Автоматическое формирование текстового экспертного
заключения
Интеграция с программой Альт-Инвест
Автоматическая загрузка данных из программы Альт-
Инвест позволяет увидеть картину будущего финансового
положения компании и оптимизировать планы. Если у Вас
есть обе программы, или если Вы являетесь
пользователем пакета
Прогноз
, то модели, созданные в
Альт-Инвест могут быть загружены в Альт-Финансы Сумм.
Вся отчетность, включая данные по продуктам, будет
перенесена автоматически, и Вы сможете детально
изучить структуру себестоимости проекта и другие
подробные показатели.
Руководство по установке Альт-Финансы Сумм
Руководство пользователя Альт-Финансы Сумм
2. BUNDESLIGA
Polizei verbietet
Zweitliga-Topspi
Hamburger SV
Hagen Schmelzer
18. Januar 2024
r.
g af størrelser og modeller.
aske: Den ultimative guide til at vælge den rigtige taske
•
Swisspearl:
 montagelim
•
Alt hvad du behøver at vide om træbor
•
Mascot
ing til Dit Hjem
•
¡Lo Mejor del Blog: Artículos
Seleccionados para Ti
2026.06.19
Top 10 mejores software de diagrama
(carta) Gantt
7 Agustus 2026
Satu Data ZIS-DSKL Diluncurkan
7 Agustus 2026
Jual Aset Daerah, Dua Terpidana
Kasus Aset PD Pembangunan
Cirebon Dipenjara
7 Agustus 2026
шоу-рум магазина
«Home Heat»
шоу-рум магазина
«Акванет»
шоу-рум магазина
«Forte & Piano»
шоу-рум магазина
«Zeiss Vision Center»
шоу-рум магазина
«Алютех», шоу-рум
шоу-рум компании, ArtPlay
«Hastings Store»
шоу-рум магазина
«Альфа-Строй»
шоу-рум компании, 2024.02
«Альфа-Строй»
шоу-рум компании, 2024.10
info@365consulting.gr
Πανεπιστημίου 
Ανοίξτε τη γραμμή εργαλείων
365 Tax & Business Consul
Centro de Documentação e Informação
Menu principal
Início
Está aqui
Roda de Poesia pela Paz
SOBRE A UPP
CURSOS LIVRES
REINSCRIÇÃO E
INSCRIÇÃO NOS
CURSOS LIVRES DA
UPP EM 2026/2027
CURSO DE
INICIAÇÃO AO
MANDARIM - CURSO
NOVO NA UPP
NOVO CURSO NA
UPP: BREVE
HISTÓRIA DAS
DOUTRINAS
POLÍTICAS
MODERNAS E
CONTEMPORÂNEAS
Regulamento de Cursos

*Problem:* Return the listing above in its exact form.

*Completed task:*
Автоматическое формирование текстового экспертного
заключения
Интеграция с программой Альт-Инвест
Автоматическая загрузка данных из программы Альт-
Инвест позволяет увидеть картину будущего финансового
положения компании и оптимизировать планы. Если у Вас
есть обе программы, или если Вы являетесь
пользователем пакета
Прогноз
, то модели, созданные в
Альт-Инвест могут быть загружены в Альт-Финансы Сумм.
Вся отчетность, включая данные по продуктам, будет
перенесена автоматически, и Вы сможете детально
изучить структуру себестоимости проекта и другие
подробные показатели.
Руководство по установке Альт-Финансы Сумм
Руководство пользователя Альт-Финансы Сумм
2. BUNDESLIGA
Polizei verbietet
Zweitliga-Topspi
Hamburger SV
Hagen Schmelzer
18. Januar 2024
r.
g af størrelser og modeller.
aske: Den ultimative guide til at vælge den rigtige taske
•
Swisspearl:
 montagelim
•
Alt hvad du behøver at vide om træbor
•
Mascot
ing til Dit Hjem
•
¡Lo Mejor del Blog: Artículos
Seleccionados para Ti
2026.06.19
Top 10 mejores software de diagrama
(carta) Gantt
7 Agustus 2026
Satu Data ZIS-DSKL Diluncurkan
7 Agustus 2026
Jual Aset Daerah, Dua Terpidana
Kasus Aset PD Pembangunan
Cirebon Dipenjara
7 Agustus 2026
шоу-рум магазина
«Home Heat»
шоу-рум магазина
«Акванет»
шоу-рум магазина
«Forte & Piano»
шоу-рум магазина
«Zeiss Vision Center»
шоу-рум магазина
«Алютех», шоу-рум
шоу-рум компании, ArtPlay
«Hastings Store»
шоу-рум магазина
«Альфа-Строй»
шоу-рум компании, 2024.02
«Альфа-Строй»
шоу-рум компании, 2024.10
info@365consulting.gr
Πανεπιστημίου 
Ανοίξτε τη γραμμή εργαλείων
365 Tax & Business Consul
Centro de Documentação e Informação
Menu principal
Início
Está aqui
Roda de Poesia pela Paz
SOBRE A UPP
CURSOS LIVRES
REINSCRIÇÃO E
INSCRIÇÃO NOS
CURSOS LIVRES DA
UPP EM 2026/2027
CURSO DE
INICIAÇÃO AO
MANDARIM - CURSO
NOVO NA UPP
NOVO CURSO NA
UPP: BREVE
HISTÓRIA DAS
DOUTRINAS
POLÍTICAS
MODERNAS E
CONTEMPORÂNEAS
Regulamento de Cursos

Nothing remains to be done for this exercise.